- _Task requirements_: Using the listing below, select the lines with the word "sanctity" and copy them.
*** Listed records
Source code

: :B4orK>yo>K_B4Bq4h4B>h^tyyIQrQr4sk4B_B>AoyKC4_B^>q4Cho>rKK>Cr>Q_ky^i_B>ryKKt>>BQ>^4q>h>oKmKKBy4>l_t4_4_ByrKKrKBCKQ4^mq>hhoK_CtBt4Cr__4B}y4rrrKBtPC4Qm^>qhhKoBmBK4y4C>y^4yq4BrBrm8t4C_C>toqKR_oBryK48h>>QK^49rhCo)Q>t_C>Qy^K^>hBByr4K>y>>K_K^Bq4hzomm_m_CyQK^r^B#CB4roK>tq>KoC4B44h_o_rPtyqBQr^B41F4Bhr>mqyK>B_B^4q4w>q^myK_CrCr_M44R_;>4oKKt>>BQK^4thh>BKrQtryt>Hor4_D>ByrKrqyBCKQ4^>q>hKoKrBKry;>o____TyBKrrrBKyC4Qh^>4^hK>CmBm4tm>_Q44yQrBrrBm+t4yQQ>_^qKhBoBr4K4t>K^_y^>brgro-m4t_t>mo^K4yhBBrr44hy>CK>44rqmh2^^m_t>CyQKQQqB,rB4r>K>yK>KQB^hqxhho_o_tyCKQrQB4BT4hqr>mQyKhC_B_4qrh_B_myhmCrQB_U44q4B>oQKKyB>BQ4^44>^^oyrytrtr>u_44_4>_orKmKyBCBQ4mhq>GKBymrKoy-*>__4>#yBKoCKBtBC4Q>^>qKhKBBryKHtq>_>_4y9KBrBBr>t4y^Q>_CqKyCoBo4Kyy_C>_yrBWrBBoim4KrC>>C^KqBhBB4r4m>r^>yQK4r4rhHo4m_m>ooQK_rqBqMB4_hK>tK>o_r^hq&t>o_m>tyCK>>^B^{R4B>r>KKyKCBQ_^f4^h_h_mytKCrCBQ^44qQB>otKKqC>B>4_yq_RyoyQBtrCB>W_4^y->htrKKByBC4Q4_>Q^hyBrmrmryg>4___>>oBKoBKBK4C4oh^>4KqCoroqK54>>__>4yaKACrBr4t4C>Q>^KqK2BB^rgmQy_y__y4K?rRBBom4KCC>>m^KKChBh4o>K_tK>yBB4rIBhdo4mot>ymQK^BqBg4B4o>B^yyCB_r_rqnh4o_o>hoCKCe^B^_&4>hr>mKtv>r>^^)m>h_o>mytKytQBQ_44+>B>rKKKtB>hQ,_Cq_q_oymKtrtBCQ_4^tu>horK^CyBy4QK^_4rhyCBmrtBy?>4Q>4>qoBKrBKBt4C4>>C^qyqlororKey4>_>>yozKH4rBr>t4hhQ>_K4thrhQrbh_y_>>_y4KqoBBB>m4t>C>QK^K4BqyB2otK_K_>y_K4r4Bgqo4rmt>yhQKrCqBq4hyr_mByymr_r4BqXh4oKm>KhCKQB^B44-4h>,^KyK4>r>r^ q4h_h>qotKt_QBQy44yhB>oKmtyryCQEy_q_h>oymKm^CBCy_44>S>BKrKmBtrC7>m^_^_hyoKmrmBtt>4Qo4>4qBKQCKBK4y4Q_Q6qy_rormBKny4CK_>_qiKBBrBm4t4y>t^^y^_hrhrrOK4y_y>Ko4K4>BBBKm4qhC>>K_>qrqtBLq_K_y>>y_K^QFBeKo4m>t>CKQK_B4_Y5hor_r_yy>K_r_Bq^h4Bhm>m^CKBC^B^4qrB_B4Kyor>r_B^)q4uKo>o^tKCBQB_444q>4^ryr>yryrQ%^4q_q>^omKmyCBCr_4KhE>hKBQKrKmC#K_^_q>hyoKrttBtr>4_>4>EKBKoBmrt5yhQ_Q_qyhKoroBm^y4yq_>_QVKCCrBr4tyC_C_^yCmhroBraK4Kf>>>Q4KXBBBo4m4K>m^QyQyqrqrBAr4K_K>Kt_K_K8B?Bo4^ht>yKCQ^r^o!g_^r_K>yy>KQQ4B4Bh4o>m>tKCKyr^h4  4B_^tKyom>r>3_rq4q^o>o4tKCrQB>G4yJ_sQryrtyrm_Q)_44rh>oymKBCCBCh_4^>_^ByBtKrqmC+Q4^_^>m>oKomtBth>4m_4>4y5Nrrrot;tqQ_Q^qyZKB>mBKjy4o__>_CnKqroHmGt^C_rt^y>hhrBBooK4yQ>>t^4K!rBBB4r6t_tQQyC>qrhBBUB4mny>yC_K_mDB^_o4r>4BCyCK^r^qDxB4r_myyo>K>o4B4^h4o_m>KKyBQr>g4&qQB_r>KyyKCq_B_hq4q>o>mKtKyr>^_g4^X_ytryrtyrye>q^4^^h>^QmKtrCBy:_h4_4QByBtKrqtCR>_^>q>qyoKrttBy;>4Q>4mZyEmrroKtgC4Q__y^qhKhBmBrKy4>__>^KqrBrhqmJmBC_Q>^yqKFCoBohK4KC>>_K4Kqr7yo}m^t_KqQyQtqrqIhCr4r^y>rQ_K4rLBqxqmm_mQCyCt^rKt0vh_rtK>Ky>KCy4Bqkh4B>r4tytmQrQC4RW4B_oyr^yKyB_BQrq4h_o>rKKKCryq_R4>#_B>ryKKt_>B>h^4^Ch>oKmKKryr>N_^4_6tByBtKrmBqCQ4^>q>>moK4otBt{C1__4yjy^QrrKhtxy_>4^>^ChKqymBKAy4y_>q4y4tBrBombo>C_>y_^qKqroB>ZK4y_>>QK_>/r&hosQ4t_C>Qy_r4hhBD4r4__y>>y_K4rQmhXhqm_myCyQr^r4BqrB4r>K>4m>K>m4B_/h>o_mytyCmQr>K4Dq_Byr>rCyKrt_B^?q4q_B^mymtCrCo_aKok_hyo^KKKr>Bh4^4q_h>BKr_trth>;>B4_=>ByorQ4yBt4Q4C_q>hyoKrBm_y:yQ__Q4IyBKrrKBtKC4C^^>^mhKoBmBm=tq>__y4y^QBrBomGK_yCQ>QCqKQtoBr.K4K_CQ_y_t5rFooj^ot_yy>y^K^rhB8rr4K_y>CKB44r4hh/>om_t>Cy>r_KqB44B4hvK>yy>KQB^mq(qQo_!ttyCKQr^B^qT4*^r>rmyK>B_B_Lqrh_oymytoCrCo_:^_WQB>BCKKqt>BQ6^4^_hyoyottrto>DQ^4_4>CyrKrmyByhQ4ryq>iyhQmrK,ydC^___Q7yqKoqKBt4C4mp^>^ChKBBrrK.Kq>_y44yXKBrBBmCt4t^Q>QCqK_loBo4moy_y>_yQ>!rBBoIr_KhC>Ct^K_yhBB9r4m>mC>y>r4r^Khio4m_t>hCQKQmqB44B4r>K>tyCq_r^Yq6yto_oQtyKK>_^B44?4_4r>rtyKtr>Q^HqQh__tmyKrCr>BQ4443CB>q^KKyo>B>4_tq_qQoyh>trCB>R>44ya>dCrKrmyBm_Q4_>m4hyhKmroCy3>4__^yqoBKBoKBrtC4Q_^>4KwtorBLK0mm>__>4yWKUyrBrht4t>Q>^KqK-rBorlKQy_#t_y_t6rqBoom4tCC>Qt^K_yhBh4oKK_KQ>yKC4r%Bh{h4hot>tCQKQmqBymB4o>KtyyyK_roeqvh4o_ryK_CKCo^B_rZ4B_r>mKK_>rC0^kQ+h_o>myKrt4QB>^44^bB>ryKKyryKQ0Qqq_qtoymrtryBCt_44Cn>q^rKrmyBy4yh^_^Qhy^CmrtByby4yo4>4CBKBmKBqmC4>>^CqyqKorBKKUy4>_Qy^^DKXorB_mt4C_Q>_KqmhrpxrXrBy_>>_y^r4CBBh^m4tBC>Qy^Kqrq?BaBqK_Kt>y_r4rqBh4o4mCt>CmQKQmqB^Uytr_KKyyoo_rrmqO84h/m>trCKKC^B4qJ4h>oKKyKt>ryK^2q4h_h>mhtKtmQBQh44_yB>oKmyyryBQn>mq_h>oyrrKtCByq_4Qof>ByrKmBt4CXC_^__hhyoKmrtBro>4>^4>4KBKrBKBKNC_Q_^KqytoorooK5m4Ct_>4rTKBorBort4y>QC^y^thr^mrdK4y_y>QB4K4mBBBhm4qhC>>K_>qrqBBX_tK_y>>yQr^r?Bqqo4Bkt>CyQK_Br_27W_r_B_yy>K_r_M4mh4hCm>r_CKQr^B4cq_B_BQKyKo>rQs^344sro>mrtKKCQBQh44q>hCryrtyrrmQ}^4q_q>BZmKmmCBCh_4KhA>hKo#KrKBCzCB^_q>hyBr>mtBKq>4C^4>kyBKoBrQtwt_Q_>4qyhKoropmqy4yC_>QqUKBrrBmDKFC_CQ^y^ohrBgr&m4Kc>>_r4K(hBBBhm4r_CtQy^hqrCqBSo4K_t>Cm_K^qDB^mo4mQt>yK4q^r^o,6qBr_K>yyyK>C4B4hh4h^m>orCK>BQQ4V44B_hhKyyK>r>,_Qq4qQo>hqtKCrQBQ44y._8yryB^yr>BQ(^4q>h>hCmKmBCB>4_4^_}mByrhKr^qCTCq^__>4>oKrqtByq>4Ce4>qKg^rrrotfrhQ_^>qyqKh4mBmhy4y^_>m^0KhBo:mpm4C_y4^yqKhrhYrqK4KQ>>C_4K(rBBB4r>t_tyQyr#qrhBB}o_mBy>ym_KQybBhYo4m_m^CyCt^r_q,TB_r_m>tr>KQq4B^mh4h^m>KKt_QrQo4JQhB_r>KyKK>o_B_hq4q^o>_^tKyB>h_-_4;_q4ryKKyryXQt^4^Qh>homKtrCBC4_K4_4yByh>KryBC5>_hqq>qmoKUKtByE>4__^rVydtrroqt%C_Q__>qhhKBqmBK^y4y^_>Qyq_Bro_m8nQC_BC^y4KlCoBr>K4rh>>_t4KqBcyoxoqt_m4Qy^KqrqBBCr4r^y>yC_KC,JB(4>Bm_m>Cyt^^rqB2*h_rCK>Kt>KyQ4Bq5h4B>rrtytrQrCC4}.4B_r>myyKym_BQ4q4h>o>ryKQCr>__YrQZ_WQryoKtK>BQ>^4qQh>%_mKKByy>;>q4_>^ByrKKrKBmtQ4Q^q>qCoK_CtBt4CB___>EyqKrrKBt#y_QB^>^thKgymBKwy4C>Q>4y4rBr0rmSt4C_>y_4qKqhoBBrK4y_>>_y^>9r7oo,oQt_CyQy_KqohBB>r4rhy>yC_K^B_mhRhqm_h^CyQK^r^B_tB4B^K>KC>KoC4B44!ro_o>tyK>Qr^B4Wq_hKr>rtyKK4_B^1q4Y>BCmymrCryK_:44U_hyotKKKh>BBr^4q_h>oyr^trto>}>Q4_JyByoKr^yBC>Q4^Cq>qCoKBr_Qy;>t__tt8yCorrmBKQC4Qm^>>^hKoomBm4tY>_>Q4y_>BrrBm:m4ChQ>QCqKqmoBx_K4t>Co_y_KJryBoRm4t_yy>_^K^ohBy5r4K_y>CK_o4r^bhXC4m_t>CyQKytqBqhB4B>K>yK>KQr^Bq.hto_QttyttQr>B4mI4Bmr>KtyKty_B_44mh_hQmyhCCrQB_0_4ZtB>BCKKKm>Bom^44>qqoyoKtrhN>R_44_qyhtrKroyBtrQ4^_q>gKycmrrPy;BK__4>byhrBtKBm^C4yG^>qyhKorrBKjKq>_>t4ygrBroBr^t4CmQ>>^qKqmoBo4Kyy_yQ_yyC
******
*** Listed records
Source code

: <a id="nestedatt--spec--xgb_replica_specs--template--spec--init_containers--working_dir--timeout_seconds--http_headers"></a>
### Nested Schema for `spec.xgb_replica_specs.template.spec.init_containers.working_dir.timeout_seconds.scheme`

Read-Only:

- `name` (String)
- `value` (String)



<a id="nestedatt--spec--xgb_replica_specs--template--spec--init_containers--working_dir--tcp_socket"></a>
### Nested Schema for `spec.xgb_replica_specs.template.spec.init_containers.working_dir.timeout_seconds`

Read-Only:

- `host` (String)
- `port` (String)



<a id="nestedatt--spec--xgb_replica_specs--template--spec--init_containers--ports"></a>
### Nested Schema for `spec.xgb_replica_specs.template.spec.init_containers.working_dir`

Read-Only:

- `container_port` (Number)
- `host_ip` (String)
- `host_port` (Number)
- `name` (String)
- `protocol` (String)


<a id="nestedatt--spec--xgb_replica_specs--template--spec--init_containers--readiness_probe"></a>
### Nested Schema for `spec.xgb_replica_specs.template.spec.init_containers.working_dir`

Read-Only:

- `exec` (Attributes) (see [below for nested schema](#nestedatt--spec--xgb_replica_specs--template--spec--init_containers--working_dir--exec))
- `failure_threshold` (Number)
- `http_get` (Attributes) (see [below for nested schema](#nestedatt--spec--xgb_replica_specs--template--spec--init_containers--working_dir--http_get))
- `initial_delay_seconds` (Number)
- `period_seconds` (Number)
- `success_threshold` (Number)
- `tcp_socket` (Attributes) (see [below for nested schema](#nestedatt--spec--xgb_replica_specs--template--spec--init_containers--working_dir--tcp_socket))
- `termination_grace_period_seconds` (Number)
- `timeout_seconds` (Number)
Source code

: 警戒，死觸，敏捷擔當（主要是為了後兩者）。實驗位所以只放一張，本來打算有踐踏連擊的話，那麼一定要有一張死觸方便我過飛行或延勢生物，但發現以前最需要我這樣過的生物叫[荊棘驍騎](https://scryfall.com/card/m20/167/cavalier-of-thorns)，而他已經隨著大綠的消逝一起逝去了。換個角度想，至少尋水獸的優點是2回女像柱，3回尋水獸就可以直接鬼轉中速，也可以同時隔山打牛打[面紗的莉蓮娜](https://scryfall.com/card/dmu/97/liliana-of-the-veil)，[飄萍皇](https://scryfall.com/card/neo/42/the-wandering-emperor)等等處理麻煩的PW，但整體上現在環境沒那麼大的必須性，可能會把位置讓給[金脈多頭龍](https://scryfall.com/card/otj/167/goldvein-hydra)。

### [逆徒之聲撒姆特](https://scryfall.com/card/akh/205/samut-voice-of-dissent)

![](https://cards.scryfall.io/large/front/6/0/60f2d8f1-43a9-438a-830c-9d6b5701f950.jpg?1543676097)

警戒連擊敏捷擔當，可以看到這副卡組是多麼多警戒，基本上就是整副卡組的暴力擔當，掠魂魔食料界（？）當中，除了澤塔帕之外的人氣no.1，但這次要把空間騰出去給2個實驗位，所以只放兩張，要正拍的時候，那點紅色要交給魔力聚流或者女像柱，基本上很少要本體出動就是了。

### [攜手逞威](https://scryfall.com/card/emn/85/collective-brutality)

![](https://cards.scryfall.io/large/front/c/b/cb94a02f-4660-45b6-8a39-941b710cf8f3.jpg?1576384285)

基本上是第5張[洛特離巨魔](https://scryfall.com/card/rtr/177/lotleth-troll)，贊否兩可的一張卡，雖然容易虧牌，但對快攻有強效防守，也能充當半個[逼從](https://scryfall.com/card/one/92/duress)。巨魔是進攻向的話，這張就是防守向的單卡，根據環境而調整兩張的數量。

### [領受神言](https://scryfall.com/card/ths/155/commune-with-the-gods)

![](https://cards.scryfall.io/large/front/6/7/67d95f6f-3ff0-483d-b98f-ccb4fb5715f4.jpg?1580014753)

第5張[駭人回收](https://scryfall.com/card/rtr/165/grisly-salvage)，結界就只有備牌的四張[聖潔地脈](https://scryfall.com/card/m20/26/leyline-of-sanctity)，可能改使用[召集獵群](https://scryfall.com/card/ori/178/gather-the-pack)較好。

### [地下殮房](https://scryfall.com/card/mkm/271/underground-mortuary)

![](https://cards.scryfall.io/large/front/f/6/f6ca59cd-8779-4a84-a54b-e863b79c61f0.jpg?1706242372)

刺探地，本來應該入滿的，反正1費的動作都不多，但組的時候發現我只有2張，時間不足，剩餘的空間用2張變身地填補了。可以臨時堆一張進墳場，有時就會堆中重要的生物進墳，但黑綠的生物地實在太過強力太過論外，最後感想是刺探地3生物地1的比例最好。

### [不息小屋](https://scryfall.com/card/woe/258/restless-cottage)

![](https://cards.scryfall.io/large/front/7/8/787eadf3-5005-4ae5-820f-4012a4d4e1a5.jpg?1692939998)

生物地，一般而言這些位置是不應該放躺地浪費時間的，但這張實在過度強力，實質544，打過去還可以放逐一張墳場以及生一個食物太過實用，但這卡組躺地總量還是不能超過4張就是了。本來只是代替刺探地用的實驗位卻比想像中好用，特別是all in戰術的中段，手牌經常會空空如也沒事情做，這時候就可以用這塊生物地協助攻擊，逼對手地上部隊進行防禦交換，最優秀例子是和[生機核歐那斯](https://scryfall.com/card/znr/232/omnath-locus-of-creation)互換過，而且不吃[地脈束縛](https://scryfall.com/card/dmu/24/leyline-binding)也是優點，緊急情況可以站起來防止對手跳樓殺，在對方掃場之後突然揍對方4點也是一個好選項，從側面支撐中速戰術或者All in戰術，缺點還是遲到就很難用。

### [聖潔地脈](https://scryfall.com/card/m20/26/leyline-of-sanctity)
******
- _Response for this exercise_:
第5張[駭人回收](https://scryfall.com/card/rtr/165/grisly-salvage)，結界就只有備牌的四張[聖潔地脈](https://scryfall.com/card/m20/26/leyline-of-sanctity)，可能改使用[召集獵群](https://scryfall.com/card/ori/178/gather-the-pack)較好。
### [聖潔地脈](https://scryfall.com/card/m20/26/leyline-of-sanctity)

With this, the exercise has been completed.